__Saved entries__:
☆ ☆ ☆ ☆ ☆ ☆ ☆
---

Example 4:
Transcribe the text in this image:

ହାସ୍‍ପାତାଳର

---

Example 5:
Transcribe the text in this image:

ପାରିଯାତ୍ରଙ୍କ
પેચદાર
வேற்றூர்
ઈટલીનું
☆ ☆ ☆ ☆ ☆ ☆ ☆
__What is expected__:
The answer must restate all of the entries exactly.

__Answer section__:
---

Example 4:
Transcribe the text in this image:

ହାସ୍‍ପାତାଳର

---

Example 5:
Transcribe the text in this image:

ପାରିଯାତ୍ରଙ୍କ
પેચદાર
வேற்றூர்
ઈટલીનું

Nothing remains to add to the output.